Oregon has a closed primary, meaning anyone who wants to vote for a Democratic candidate needs to be registered with the party. The Sanders campaign, which has lost every other state with a closed primary this year, launched a statewide effort here to get independents and new voters to sign up as Democrats before the April 26 deadline.
Volunteers worked the phones, made the rounds at college campuses and staked out farmers' markets, targeting places where the young and the liberal gather.
"You say, hey, you're feeling the Bern? They come over and register," said Monte Jarvis, the Oregon state director for the Sanders campaign.

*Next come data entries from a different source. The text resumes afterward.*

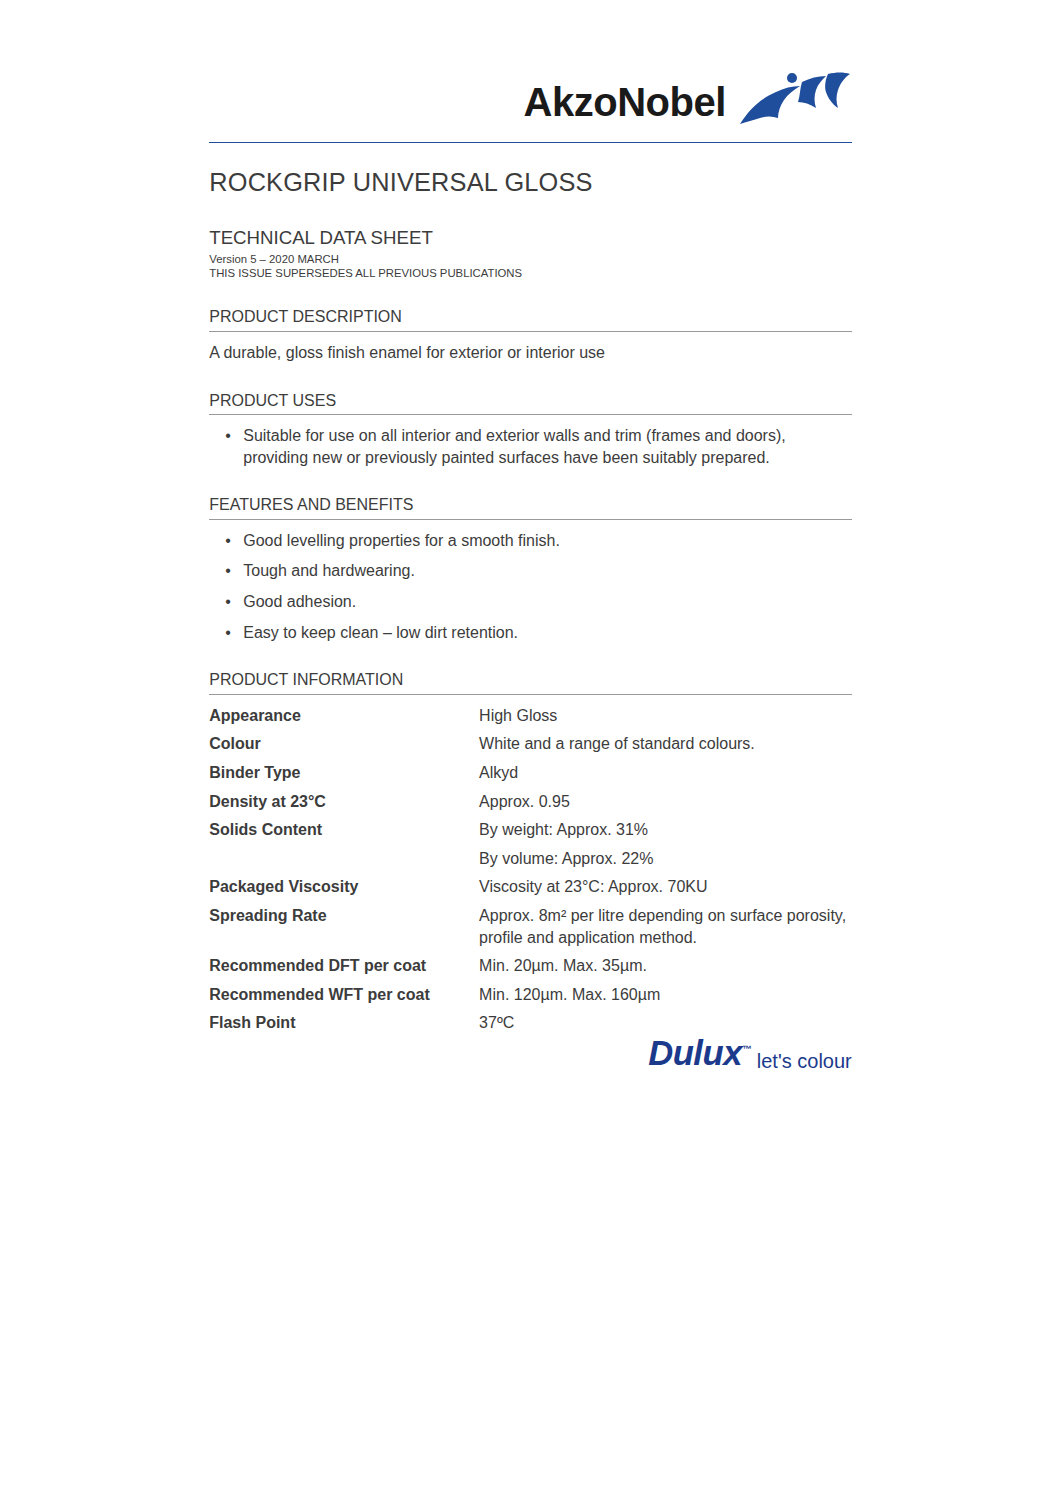AkzoNobel
ROCKGRIP UNIVERSAL GLOSS
TECHNICAL DATA SHEET
Version 5 – 2020 MARCH
THIS ISSUE SUPERSEDES ALL PREVIOUS PUBLICATIONS
PRODUCT DESCRIPTION
A durable, gloss finish enamel for exterior or interior use
PRODUCT USES
Suitable for use on all interior and exterior walls and trim (frames and doors), providing new or previously painted surfaces have been suitably prepared.
FEATURES AND BENEFITS
Good levelling properties for a smooth finish.
Tough and hardwearing.
Good adhesion.
Easy to keep clean – low dirt retention.
PRODUCT INFORMATION
| Appearance | High Gloss |
| Colour | White and a range of standard colours. |
| Binder Type | Alkyd |
| Density at 23°C | Approx. 0.95 |
| Solids Content | By weight: Approx. 31% |
| | By volume: Approx. 22% |
| Packaged Viscosity | Viscosity at 23°C: Approx. 70KU |
| Spreading Rate | Approx. 8m² per litre depending on surface porosity, profile and application method. |
| Recommended DFT per coat | Min. 20µm. Max. 35µm. |
| Recommended WFT per coat | Min. 120µm. Max. 160µm |
| Flash Point | 37ºC |
Dulux™let's colour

The number of voters who switched their party affiliation so they could vote for a presidential candidate in the primary neared 130,000,and most of them signed up as Democrats, according to the Oregon secretary of state's office.
Although undoubtedly some of those new Democratic voters will cast ballots for Hillary Clinton, the registration effort could end up as the most critical part of the Sanders campaign in Oregon. The Vermont senator has been expected to pull off a victory here despite trailing Clinton in a recent poll.

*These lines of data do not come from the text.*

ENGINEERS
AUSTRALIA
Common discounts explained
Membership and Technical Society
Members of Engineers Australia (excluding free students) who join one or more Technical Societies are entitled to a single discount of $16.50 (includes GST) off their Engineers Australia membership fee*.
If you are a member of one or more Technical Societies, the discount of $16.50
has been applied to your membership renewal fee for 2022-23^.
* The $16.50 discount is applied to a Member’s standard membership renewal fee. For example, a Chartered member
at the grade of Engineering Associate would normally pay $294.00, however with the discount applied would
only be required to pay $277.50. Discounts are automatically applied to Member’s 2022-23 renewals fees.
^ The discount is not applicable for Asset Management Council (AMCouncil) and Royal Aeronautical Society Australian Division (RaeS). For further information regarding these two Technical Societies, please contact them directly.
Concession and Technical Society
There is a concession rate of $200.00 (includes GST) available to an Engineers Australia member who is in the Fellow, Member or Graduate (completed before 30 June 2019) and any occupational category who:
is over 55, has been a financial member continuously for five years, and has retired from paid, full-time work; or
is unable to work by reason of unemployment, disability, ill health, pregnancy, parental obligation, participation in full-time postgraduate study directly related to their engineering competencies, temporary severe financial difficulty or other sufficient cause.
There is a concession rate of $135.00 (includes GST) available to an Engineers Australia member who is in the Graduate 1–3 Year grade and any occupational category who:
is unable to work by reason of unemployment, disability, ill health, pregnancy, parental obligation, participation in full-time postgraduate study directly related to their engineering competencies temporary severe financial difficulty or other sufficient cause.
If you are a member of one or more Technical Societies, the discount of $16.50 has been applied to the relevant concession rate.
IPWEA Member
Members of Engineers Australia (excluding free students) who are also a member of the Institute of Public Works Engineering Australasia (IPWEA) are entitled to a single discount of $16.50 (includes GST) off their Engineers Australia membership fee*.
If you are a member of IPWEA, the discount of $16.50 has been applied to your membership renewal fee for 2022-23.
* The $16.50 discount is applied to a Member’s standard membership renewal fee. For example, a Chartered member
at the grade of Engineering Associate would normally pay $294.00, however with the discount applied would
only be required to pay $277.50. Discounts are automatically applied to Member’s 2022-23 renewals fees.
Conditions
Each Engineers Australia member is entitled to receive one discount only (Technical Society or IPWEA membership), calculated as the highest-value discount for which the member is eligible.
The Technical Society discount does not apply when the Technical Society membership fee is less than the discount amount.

Closed primaries have been a challenge for Sanders because his support has been stronger among unaffiliated voters, who often lean liberal or express skepticism of Clinton. The problem is compounded because young voters, who overwhelmingly back Sanders, are less likely to register with a party than their older counterparts, who are more likely to cast ballots for Clinton.

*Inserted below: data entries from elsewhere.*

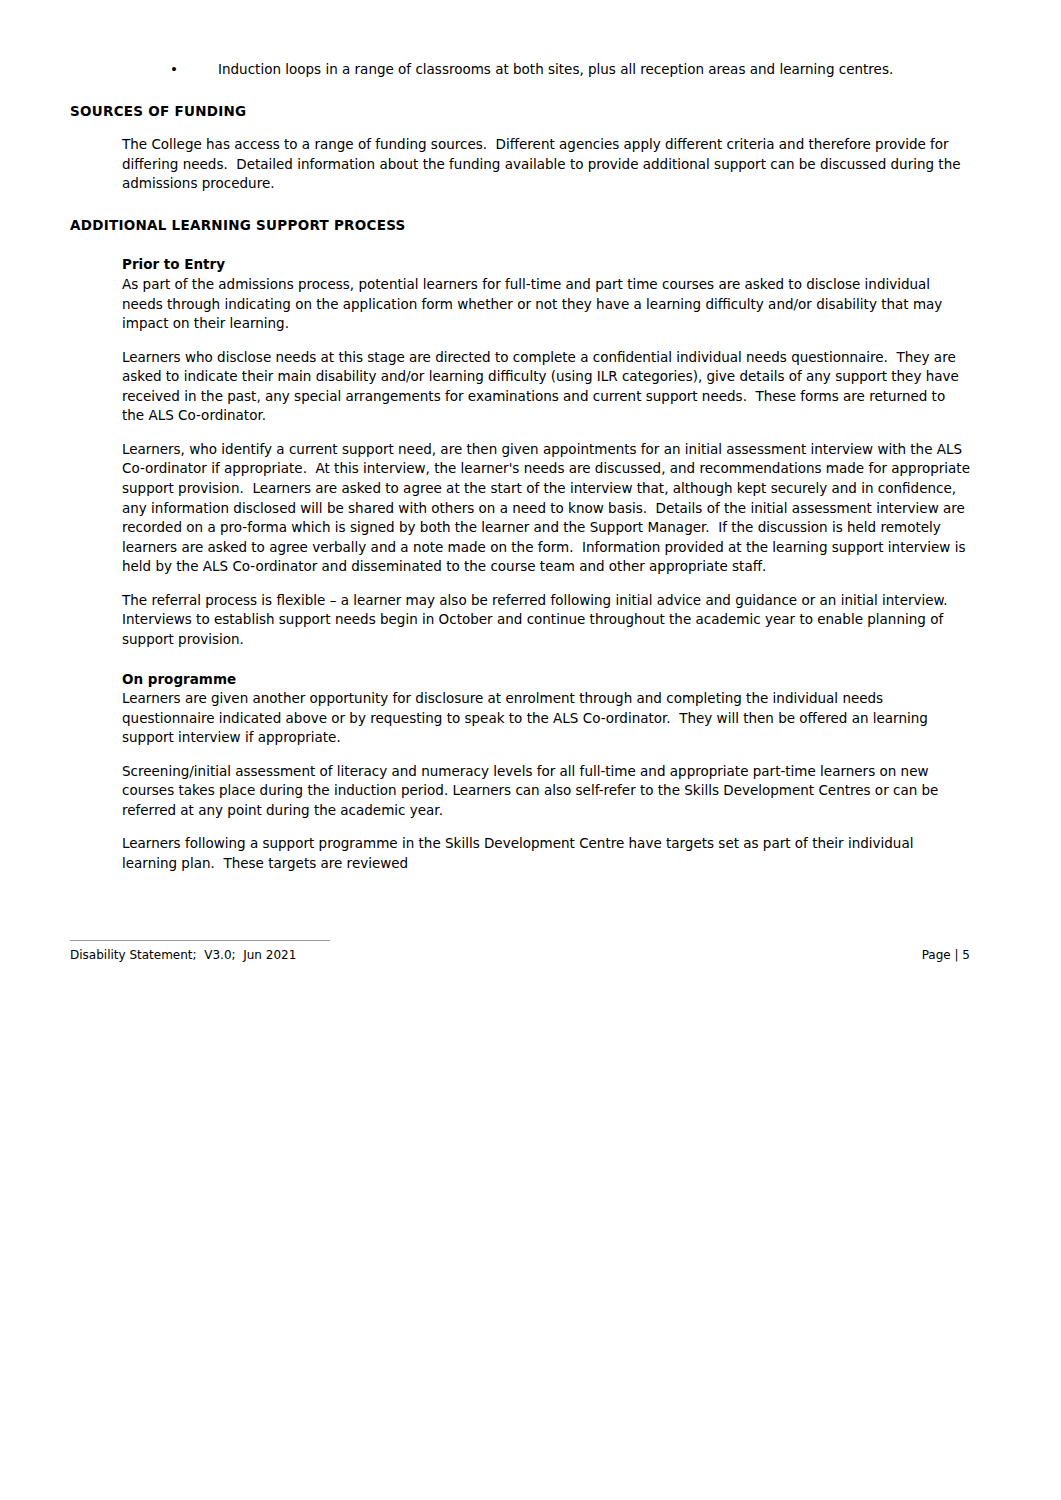Induction loops in a range of classrooms at both sites, plus all reception areas and learning centres.
SOURCES OF FUNDING
The College has access to a range of funding sources. Different agencies apply different criteria and therefore provide for differing needs. Detailed information about the funding available to provide additional support can be discussed during the admissions procedure.
ADDITIONAL LEARNING SUPPORT PROCESS
Prior to Entry
As part of the admissions process, potential learners for full-time and part time courses are asked to disclose individual needs through indicating on the application form whether or not they have a learning difficulty and/or disability that may impact on their learning.
Learners who disclose needs at this stage are directed to complete a confidential individual needs questionnaire. They are asked to indicate their main disability and/or learning difficulty (using ILR categories), give details of any support they have received in the past, any special arrangements for examinations and current support needs. These forms are returned to the ALS Co-ordinator.
Learners, who identify a current support need, are then given appointments for an initial assessment interview with the ALS Co-ordinator if appropriate. At this interview, the learner's needs are discussed, and recommendations made for appropriate support provision. Learners are asked to agree at the start of the interview that, although kept securely and in confidence, any information disclosed will be shared with others on a need to know basis. Details of the initial assessment interview are recorded on a pro-forma which is signed by both the learner and the Support Manager. If the discussion is held remotely learners are asked to agree verbally and a note made on the form. Information provided at the learning support interview is held by the ALS Co-ordinator and disseminated to the course team and other appropriate staff.
The referral process is flexible – a learner may also be referred following initial advice and guidance or an initial interview. Interviews to establish support needs begin in October and continue throughout the academic year to enable planning of support provision.
On programme
Learners are given another opportunity for disclosure at enrolment through and completing the individual needs questionnaire indicated above or by requesting to speak to the ALS Co-ordinator. They will then be offered an learning support interview if appropriate.
Screening/initial assessment of literacy and numeracy levels for all full-time and appropriate part-time learners on new courses takes place during the induction period. Learners can also self-refer to the Skills Development Centres or can be referred at any point during the academic year.
Learners following a support programme in the Skills Development Centre have targets set as part of their individual learning plan. These targets are reviewed
Disability Statement; V3.0; Jun 2021 Page | 5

It's a hurdle the Sanders campaign wanted to remove, or at least reduce, when it started moving staff members to the state in the month before the party-registration deadline.
Jarvis, the state director, previously worked for the campaign in Utah and Kansas, but he lives in Portland, where he moved to an eco-village more than a year ago.
Volunteers targeted Eugene and Corvalis, homes to the University of Oregon and Oregon State University, as well as Ashland, Bend, Medford and Salem.
Sometimes they placed calls from home, other times they gathered at field offices. Part of the challenge was simply explaining the closed primary process to voters.
"In order to cast your vote for Bernie, you have to be a Democrat," Jarvis said. "There's no other way to do it."
Out of the 92,000 voters who signed up as Democrats this year, nearly 29,000 did so in the last two weeks before the deadline.
"It was great. It completely opened up our universe of potential voters," said Kelli Kuhlman, a 28-year-old environmental researcher who helped organize squads of volunteers for the registration effort.
Now the question is what the new registrations will add up to. A recent poll from the Portland company DHM Research showed Clinton with a wide lead in the primary, 48 percent to 33 percent. Even when the company ran the numbers with higher turnout among young and new voters, two target audiences for Sanders, Clinton was still up by seven points, outside the margin of error of 5.6 percentage points.
"I was surprised," Jarvis said. "It was a stark contrast to what it feels like."
John Horvick, the vice president and political director at DHM Research, said lags in data transfer meant it was unclear whether the poll adequately sampled voters who recently signed up as Democrats.
Either way, Jarvis said he hopes the poll is a reminder for the Sanders campaign to kick up their efforts in the days before the primary and encourage voters to turn in their mail ballots.
"There's usually a rush at the end," he said. "We're trying to do everything we can to make this rush as big as possible."